**Your goal**
Pick out every line in the records below that contains the string "database", and copy each one.

**Data in this exercise**
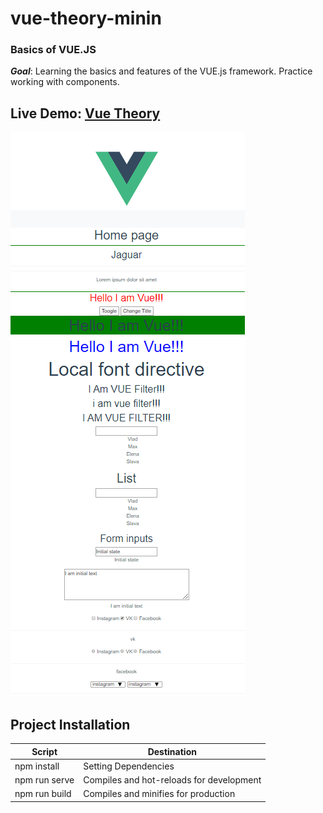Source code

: # vue-theory-minin
### Basics of VUE.JS

***Goal***: Learning the basics and features of the VUE.js framework. Practice working with components.

## Live Demo: [Vue Theory](https://volkovva.github.io/minin-vue/vue-theory/)

![vue-theory](vue-theory/screenshots/demo.png "vue-theory")

## Project Installation

| Script | Destination |
| ------ | ----------- |
| npm install | Setting Dependencies |
| npm run serve | Compiles and hot-reloads for development |
| npm run build | Compiles and minifies for production |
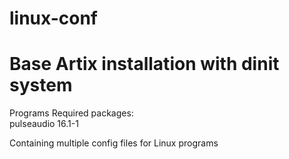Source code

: # linux-conf  
# Base Artix installation with dinit system


Programs
Required packages:  
pulseaudio 16.1-1  

Containing multiple config files for Linux programs
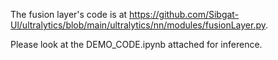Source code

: The fusion layer's code is at https://github.com/Sibgat-Ul/ultralytics/blob/main/ultralytics/nn/modules/fusionLayer.py.

Please look at the DEMO_CODE.ipynb attached for inference.
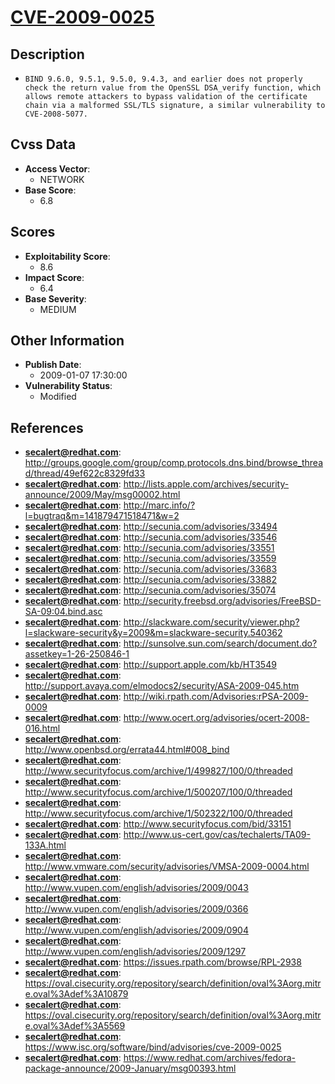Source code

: 
# [CVE-2009-0025](https://cve.mitre.org/cgi-bin/cvename.cgi?name=CVE-2009-0025)

## Description

- `BIND 9.6.0, 9.5.1, 9.5.0, 9.4.3, and earlier does not properly check the return value from the OpenSSL DSA_verify function, which allows remote attackers to bypass validation of the certificate chain via a malformed SSL/TLS signature, a similar vulnerability to CVE-2008-5077.`

## Cvss Data

- **Access Vector**:
  - NETWORK
- **Base Score**:
  - 6.8

## Scores

- **Exploitability Score**:
  - 8.6
- **Impact Score**:
  - 6.4
- **Base Severity**:
  - MEDIUM

## Other Information

- **Publish Date**:
  - 2009-01-07 17:30:00
- **Vulnerability Status**:
  - Modified

## References

- **secalert@redhat.com**: http://groups.google.com/group/comp.protocols.dns.bind/browse_thread/thread/49ef622c8329fd33
- **secalert@redhat.com**: http://lists.apple.com/archives/security-announce/2009/May/msg00002.html
- **secalert@redhat.com**: http://marc.info/?l=bugtraq&m=141879471518471&w=2
- **secalert@redhat.com**: http://secunia.com/advisories/33494
- **secalert@redhat.com**: http://secunia.com/advisories/33546
- **secalert@redhat.com**: http://secunia.com/advisories/33551
- **secalert@redhat.com**: http://secunia.com/advisories/33559
- **secalert@redhat.com**: http://secunia.com/advisories/33683
- **secalert@redhat.com**: http://secunia.com/advisories/33882
- **secalert@redhat.com**: http://secunia.com/advisories/35074
- **secalert@redhat.com**: http://security.freebsd.org/advisories/FreeBSD-SA-09:04.bind.asc
- **secalert@redhat.com**: http://slackware.com/security/viewer.php?l=slackware-security&y=2009&m=slackware-security.540362
- **secalert@redhat.com**: http://sunsolve.sun.com/search/document.do?assetkey=1-26-250846-1
- **secalert@redhat.com**: http://support.apple.com/kb/HT3549
- **secalert@redhat.com**: http://support.avaya.com/elmodocs2/security/ASA-2009-045.htm
- **secalert@redhat.com**: http://wiki.rpath.com/Advisories:rPSA-2009-0009
- **secalert@redhat.com**: http://www.ocert.org/advisories/ocert-2008-016.html
- **secalert@redhat.com**: http://www.openbsd.org/errata44.html#008_bind
- **secalert@redhat.com**: http://www.securityfocus.com/archive/1/499827/100/0/threaded
- **secalert@redhat.com**: http://www.securityfocus.com/archive/1/500207/100/0/threaded
- **secalert@redhat.com**: http://www.securityfocus.com/archive/1/502322/100/0/threaded
- **secalert@redhat.com**: http://www.securityfocus.com/bid/33151
- **secalert@redhat.com**: http://www.us-cert.gov/cas/techalerts/TA09-133A.html
- **secalert@redhat.com**: http://www.vmware.com/security/advisories/VMSA-2009-0004.html
- **secalert@redhat.com**: http://www.vupen.com/english/advisories/2009/0043
- **secalert@redhat.com**: http://www.vupen.com/english/advisories/2009/0366
- **secalert@redhat.com**: http://www.vupen.com/english/advisories/2009/0904
- **secalert@redhat.com**: http://www.vupen.com/english/advisories/2009/1297
- **secalert@redhat.com**: https://issues.rpath.com/browse/RPL-2938
- **secalert@redhat.com**: https://oval.cisecurity.org/repository/search/definition/oval%3Aorg.mitre.oval%3Adef%3A10879
- **secalert@redhat.com**: https://oval.cisecurity.org/repository/search/definition/oval%3Aorg.mitre.oval%3Adef%3A5569
- **secalert@redhat.com**: https://www.isc.org/software/bind/advisories/cve-2009-0025
- **secalert@redhat.com**: https://www.redhat.com/archives/fedora-package-announce/2009-January/msg00393.html
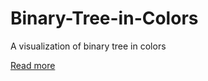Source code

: # Binary-Tree-in-Colors

A visualization of binary tree in colors

[Read more](http://www.shelleyhu.com/2017/03/28/binary-tree-in-colors/)
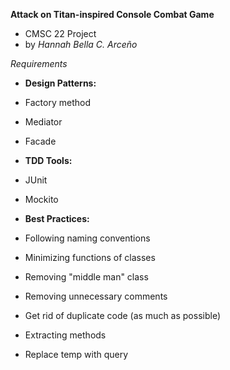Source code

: **Attack on Titan-inspired Console Combat Game**
* CMSC 22 Project
* by _Hannah Bella C. Arceño_

_Requirements_
* __Design Patterns:__
* Factory method
* Mediator
* Facade

* __TDD Tools:__
* JUnit
* Mockito
	
* __Best Practices:__
* Following naming conventions
* Minimizing functions of classes
* Removing "middle man" class
* Removing unnecessary comments
* Get rid of duplicate code (as much as possible)
* Extracting methods
* Replace temp with query
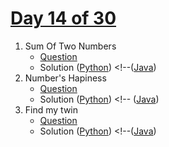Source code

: # [Day 14 of 30](https://www.hackerrank.com/contests/day-14-0f-30/challenges "Day 14 of 30 contest link")

1. Sum Of Two Numbers
   - [Question](https://www.hackerrank.com/contests/day-14-0f-30/challenges/sum-of-two-numbers-64-1 "Sum Of Two Numbers")
   - Solution ([Python](Sum%20Of%20Two%20Numbers/Python/ "Solution in Python")) <!--([Java](Sum%20Of%20Two%20Numbers/Java/ "Solution in Java"))
2. Number's Hapiness
   - [Question](https://www.hackerrank.com/contests/day-14-0f-30/challenges/numbers-hapiness "Number's Hapiness")
   - Solution ([Python](Number's%20Hapiness/Python/ "Solution in Python")) <!-- ([Java](Number's%20Hapiness/Java/ "Solution in Java"))
3. Find my twin
   - [Question](https://www.hackerrank.com/contests/day-14-0f-30/challenges/find-my-twin "Find my twin")
   - Solution ([Python](Find%20my%20twin/Python/ "Solution in Python")) <!--([Java](Find%20my%20twin/Java/ "Solution in Java"))
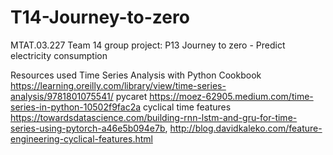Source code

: # T14-Journey-to-zero
MTAT.03.227 Team 14 group project: P13 Journey to zero - Predict electricity consumption

Resources used
Time Series Analysis with Python Cookbook https://learning.oreilly.com/library/view/time-series-analysis/9781801075541/
pycaret https://moez-62905.medium.com/time-series-in-python-10502f9fac2a 
cyclical time features https://towardsdatascience.com/building-rnn-lstm-and-gru-for-time-series-using-pytorch-a46e5b094e7b, http://blog.davidkaleko.com/feature-engineering-cyclical-features.html
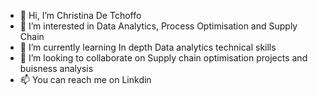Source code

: - 👋 Hi, I’m Christina De Tchoffo
- 👀 I’m interested in Data Analytics, Process Optimisation and Supply Chain
- 🌱 I’m currently learning In depth Data analytics technical skills
- 💞️ I’m looking to collaborate on Supply chain optimisation projects and buisness analysis
- 📫 You can reach me on Linkdin

<!---
Christina-Lydia/Christina-Lydia is a ✨ special ✨ repository because its `README.md` (this file) appears on your GitHub profile.
You can click the Preview link to take a look at your changes.
--->

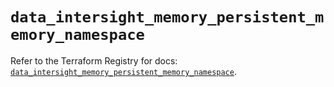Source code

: # `data_intersight_memory_persistent_memory_namespace`

Refer to the Terraform Registry for docs: [`data_intersight_memory_persistent_memory_namespace`](https://registry.terraform.io/providers/ciscodevnet/intersight/1.0.71/docs/data-sources/memory_persistent_memory_namespace).
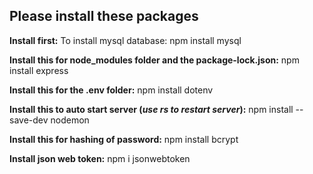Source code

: ## Please install these packages 

**Install first:**
To install mysql database:
npm install mysql

**Install this for node_modules folder and the package-lock.json:**
npm install express 

**Install this for the .env folder:**
npm install dotenv

**Install this to auto start server (*use rs to restart server*):**
npm install --save-dev nodemon

**Install this for hashing of password:**
npm install bcrypt

**Install json web token:**
npm i jsonwebtoken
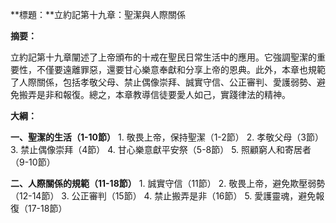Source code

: **標題：**立約記第十九章：聖潔與人際關係

**摘要：**

立約記第十九章闡述了上帝頒布的十戒在聖民日常生活中的應用。它強調聖潔的重要性，不僅要遠離罪惡，還要甘心樂意奉獻和分享上帝的恩典。此外，本章也規範了人際關係，包括孝敬父母、禁止偶像崇拜、誠實守信、公正審判、愛護弱勢、避免搬弄是非和報復。總之，本章教導信徒要愛人如己，實踐律法的精神。

**大綱：**

**一、聖潔的生活（1-10節）**
    1. 敬畏上帝，保持聖潔（1-2節）
    2. 孝敬父母（3節）
    3. 禁止偶像崇拜（4節）
    4. 甘心樂意獻平安祭（5-8節）
    5. 照顧窮人和寄居者（9-10節）

**二、人際關係的規範（11-18節）**
    1. 誠實守信（11節）
    2. 敬畏上帝，避免欺壓弱勢（12-14節）
    3. 公正審判（15節）
    4. 禁止搬弄是非（16節）
    5. 愛護靈魂，避免報復（17-18節）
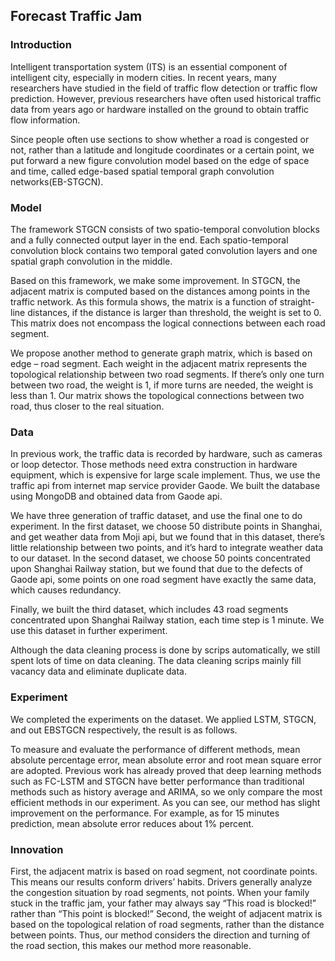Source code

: ## Forecast Traffic Jam

### Introduction

Intelligent transportation system (ITS) is an essential component of intelligent city, especially in modern cities. In recent years, many researchers have studied in the field of traffic flow detection or traffic flow prediction. However, previous researchers have often used historical traffic data from years ago or hardware installed on the ground to obtain traffic flow information.

Since people often use sections to show whether a road is congested or not, rather than a latitude and longitude coordinates or a certain point, we put forward a new figure convolution model based on the edge of space and time, called edge-based spatial temporal graph convolution networks(EB-STGCN).

### Model

The framework STGCN consists of two spatio-temporal convolution blocks and a fully connected output layer in the end. Each spatio-temporal convolution block contains two temporal gated convolution layers and one spatial graph convolution in the middle.

Based on this framework, we make some improvement. In STGCN, the adjacent matrix is computed based on the distances among points in the traffic network. As this formula shows, the matrix is a function of straight-line distances, if the distance is larger than threshold, the weight is set to 0. This matrix does not encompass the logical connections between each road segment.

We propose another method to generate graph matrix, which is based on edge – road segment. Each weight in the adjacent matrix represents the topological relationship between two road segments. If there’s only one turn between two road, the weight is 1, if more turns are needed, the weight is less than 1. Our matrix shows the topological connections between two road, thus closer to the real situation.

### Data

In previous work, the traffic data is recorded by hardware, such as cameras or loop detector. Those methods need extra construction in hardware equipment, which is expensive for large scale implement. Thus, we use the traffic api from internet map service provider Gaode. We built the database using MongoDB and obtained data from Gaode api.

We have three generation of traffic dataset, and use the final one to do experiment. In the first dataset, we choose 50 distribute points in Shanghai, and get weather data from Moji api, but we found that in this dataset, there’s little relationship between two points, and it’s hard to integrate weather data to our dataset. In the second dataset, we choose 50 points concentrated upon Shanghai Railway station, but we found that due to the defects of Gaode api, some points on one road segment have exactly the same data, which causes redundancy.

Finally, we built the third dataset, which includes 43 road segments concentrated upon Shanghai Railway station, each time step is 1 minute. We use this dataset in further experiment.

Although the data cleaning process is done by scrips automatically, we still spent lots of time on data cleaning. The data cleaning scrips mainly fill vacancy data and eliminate duplicate data. 

### Experiment

We completed the experiments on the dataset. We applied LSTM, STGCN, and out EBSTGCN respectively, the result is as follows.

To measure and evaluate the performance of different methods, mean absolute percentage error, mean absolute error and root mean square error are adopted. Previous work has already proved that deep learning methods such as FC-LSTM and STGCN have better performance than traditional methods such as history average and ARIMA, so we only compare the most efficient methods in our experiment. As you can see, our method has slight improvement on the performance. For example, as for 15 minutes prediction, mean absolute error reduces about 1% percent.

### Innovation

First, the adjacent matrix is based on road segment, not coordinate points.
This means our results conform drivers’ habits. Drivers generally analyze the congestion situation by road segments, not points. When your family stuck in the traffic jam, your father may always say “This road is blocked!” rather than “This point is blocked!”
Second, the weight of adjacent matrix is based on the topological relation of road segments, rather than the distance between points.  Thus, our method considers the direction and turning of the road section, this makes our method more reasonable.
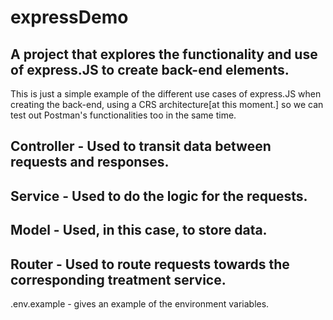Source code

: # expressDemo
## A project that explores the functionality and use of express.JS to create back-end elements.

This is just a simple example of the different use cases of express.JS when creating the back-end, using a CRS architecture[at this moment.] 
so we can test out Postman's functionalities too in the same time.

## Controller - Used to transit data between requests and responses.
## Service - Used to do the logic for the requests.
## Model - Used, in this case, to store data.
## Router - Used to route requests towards the corresponding treatment service.

.env.example - gives an example of the environment variables.

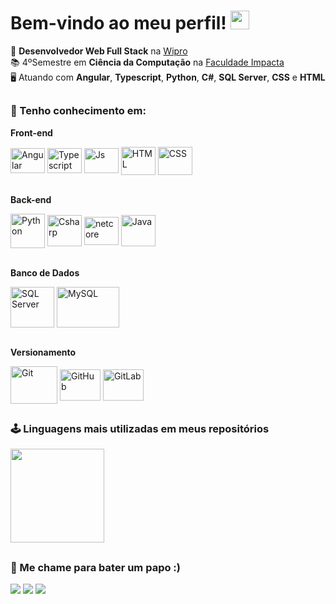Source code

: # Bem-vindo ao meu perfil! <img src="https://raw.githubusercontent.com/iampavangandhi/iampavangandhi/master/gifs/Hi.gif" width="30px" height="30px">

💼 <b>Desenvolvedor Web Full Stack</b> na <a href="https://www.wipro.com/">Wipro</a>
<br>
📚 4ºSemestre em <b>Ciência da Computação</b> na <a href="https://www.impacta.edu.br/">Faculdade Impacta</a>
<br>
🖥️ Atuando com <b>Angular</b>, <b>Typescript</b>, <b>Python</b>, <b>C#</b>, <b>SQL Server</b>, <b>CSS</b> e <b>HTML</b>

##
### 🧠 Tenho conhecimento em:
<b>Front-end</b>
<div style="display: inline_block" align="left">
  <img align="center" alt="Angular"     height="40" width="55" src="https://cdn.jsdelivr.net/gh/devicons/devicon/icons/angularjs/angularjs-original.svg"/>
  <img align="center" alt="Typescript"  height="40" width="55" src="https://cdn.jsdelivr.net/gh/devicons/devicon/icons/typescript/typescript-original.svg"/>
  <img align="center" alt="Js"          height="40" width="55" src="https://cdn.jsdelivr.net/gh/devicons/devicon/icons/javascript/javascript-original.svg"/>
  <img align="center" alt="HTML"        height="45" width="55" src="https://cdn.jsdelivr.net/gh/devicons/devicon/icons/html5/html5-original-wordmark.svg"/>
  <img align="center" alt="CSS"         height="45" width="55" src="https://cdn.jsdelivr.net/gh/devicons/devicon/icons/css3/css3-original-wordmark.svg"/>
</div>
<br>

<b>Back-end</b>
<div style="display: inline_block" align="left">
  <img align="center" alt="Python"      height="55" width="55" src="https://cdn.jsdelivr.net/gh/devicons/devicon/icons/python/python-original.svg"/>
  <img align="center" alt="Csharp"      height="50" width="55" src="https://cdn.jsdelivr.net/gh/devicons/devicon/icons/csharp/csharp-original.svg"/>
  <img align="center" alt="netcore"     height="45" width="55" src="https://cdn.jsdelivr.net/gh/devicons/devicon/icons/dotnetcore/dotnetcore-original.svg"/>
  <img align="center" alt="Java"        height="50" width="55" src="https://cdn.jsdelivr.net/gh/devicons/devicon/icons/java/java-original-wordmark.svg"/>
</div>
<br>

<b>Banco de Dados</b>
<div style="display: inline_block" align="left">
  <img align="center" alt="SQL Server"  height="65" width="70" src="https://cdn.jsdelivr.net/gh/devicons/devicon/icons/microsoftsqlserver/microsoftsqlserver-plain-wordmark.svg"/>
  <img align="center" alt="MySQL"       height="65" width="100" src="https://cdn.jsdelivr.net/gh/devicons/devicon/icons/mysql/mysql-plain-wordmark.svg"/>
</div>
<br>

<b>Versionamento</b>
<div style="display: inline_block" align="left">
  <img align="center" alt="Git"         height="60" width="75" src="https://cdn.jsdelivr.net/gh/devicons/devicon/icons/git/git-plain-wordmark.svg"/>
  <img align="center" alt="GitHub"      height="50" width="65" src="https://cdn.jsdelivr.net/gh/devicons/devicon/icons/github/github-original-wordmark.svg"/>
  <img align="center" alt="GitLab"      height="50" width="65" src="https://cdn.jsdelivr.net/gh/devicons/devicon/icons/gitlab/gitlab-original-wordmark.svg"/>
</div>

##
### 🕹 Linguagens mais utilizadas em meus repositórios
<a href="https://github.com/oliveira-iago">
<img height="150em" src="https://github-readme-stats.vercel.app/api/top-langs/?username=oliveira-iago&layout=compact&langs_count=7&theme=dracula">
</a>

##
### 💬 Me chame para bater um papo :)<br>
<div height="60" align="left">  
  <a height="60" href="https://www.linkedin.com/in/iagoalvesoliveira" target="_blank"><img src="https://img.shields.io/badge/-LinkedIn-%230077B5?style=for-the-badge&logo=linkedin&logoColor=white" target="_blank"></a>
  <a height="60" href="mailto:iagoleonardo.il51@gmail.com"><img src="https://img.shields.io/badge/Gmail-D14836?style=for-the-badge&logo=gmail&logoColor=white" target="_blank"></a>
  <a height="60" href="https://api.whatsapp.com/send?phone=5511991152402&text=Ol%C3%A1!"><img src="https://img.shields.io/badge/WhatsApp-25D366?style=for-the-badge&logo=whatsapp&logoColor=white" target="_blank"></a>
</div>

**Response to the task**
To install mysql database:
In previous work, the traffic data is recorded by hardware, such as cameras or loop detector. Those methods need extra construction in hardware equipment, which is expensive for large scale implement. Thus, we use the traffic api from internet map service provider Gaode. We built the database using MongoDB and obtained data from Gaode api.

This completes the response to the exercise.